1. Dynamic Control Flow

If your model includes if/while statements or data-dependent logic, fusion may not be applied. Compilers often require static graphs to match fusion patterns reliably.

2. Already-Bound Memory Bottlenecks

If your model’s performance is limited by I/O, disk access, or network latency (e.g., in large-scale distributed inference), fusion might not make a noticeable dent.

3. Small Models with Few Ops

For tiny models (e.g., simple MLPs with 2–3 layers), the overhead that fusion eliminates is already minimal. Gains may be negligible.

4. Training with Frequent Weight Updates

In training mode, batch norm uses live batch statistics, and some fused operations (especially with quantization) may not be numerically identical. Fusion is usually more aggressive in inference.

5. Ops with Side Effects

Certain operations like Dropout or custom loss functions can’t always be fused, especially if they have randomness or state.
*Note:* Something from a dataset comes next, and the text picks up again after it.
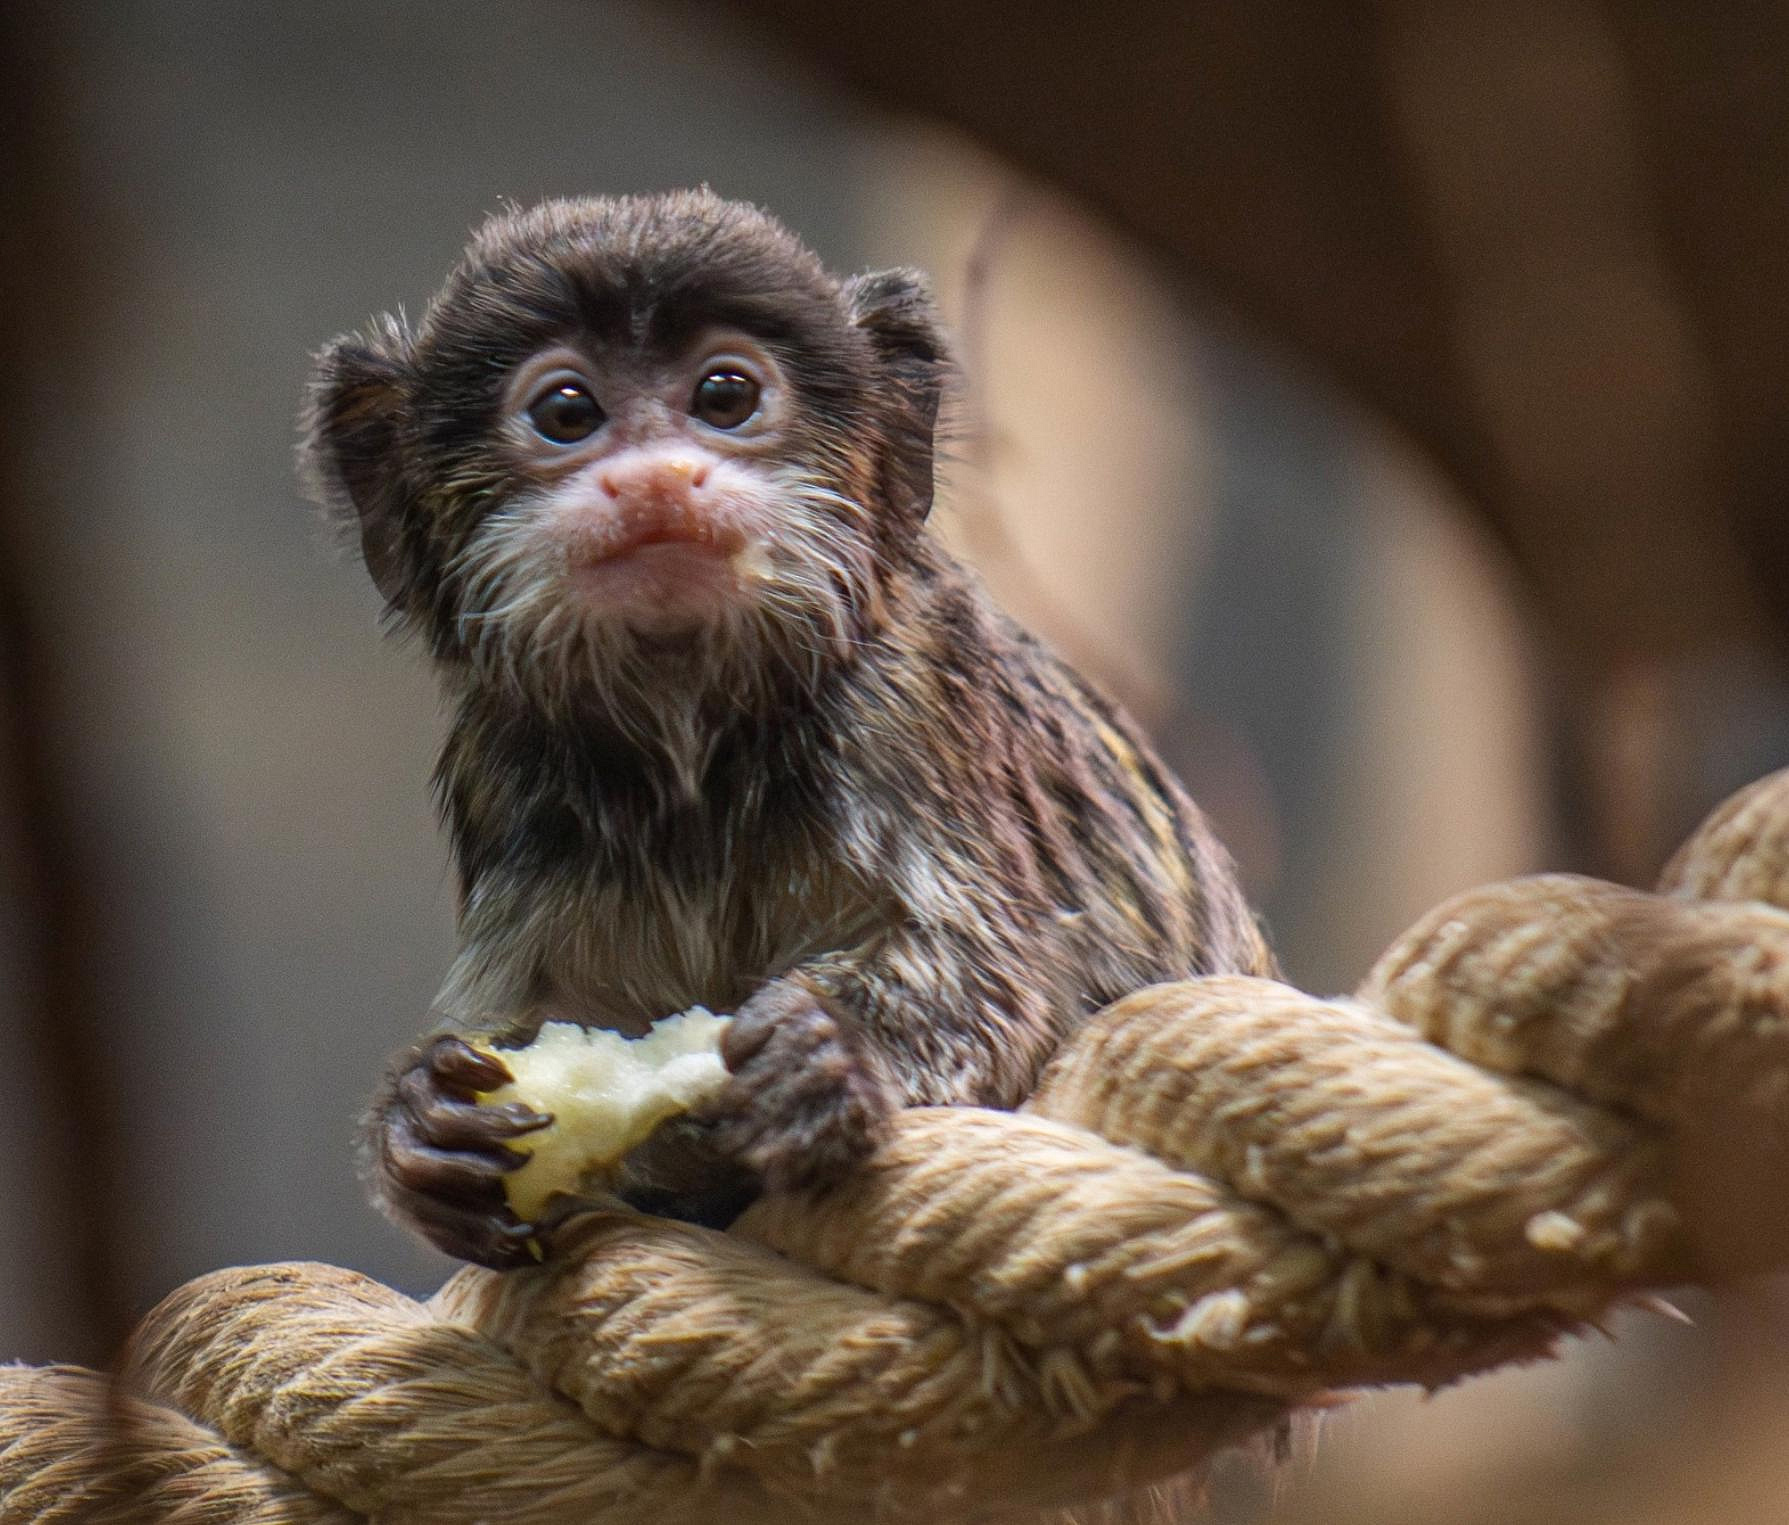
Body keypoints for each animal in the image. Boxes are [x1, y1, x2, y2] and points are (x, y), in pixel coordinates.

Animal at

6. Limited Fusion in Attention Blocks

In attention-based models, full fusion is limited due to operations like softmax and masking. However, earlier stages such as projection layers followed by activation functions are typically fusible, especially if implemented in a standard way.


Conclusion

Graph fusion is one of the most impactful, low-effort ways to optimize deep learning models. By merging multiple adjacent operations into a single fused kernel, it reduces memory access, kernel launch overhead, and runtime latency, often with zero changes to model accuracy or behavior.

While fusion happens mostly under the hood, understanding how it works, and when it applies, can help you build more efficient models and make smarter deployment decisions. Whether you’re exporting a model for inference, compiling for edge devices, or optimizing training with PyTorch’s AOTAutograd, fusion plays a central role in turning your model into a high-performance executable.

As frameworks and compilers evolve, fusion is becoming more dynamic, hardware-aware, and integrated with other optimization techniques like quantization, pruning, and code generation. It’s no longer just a backend trick, it’s a key part of how modern deep learning systems scale.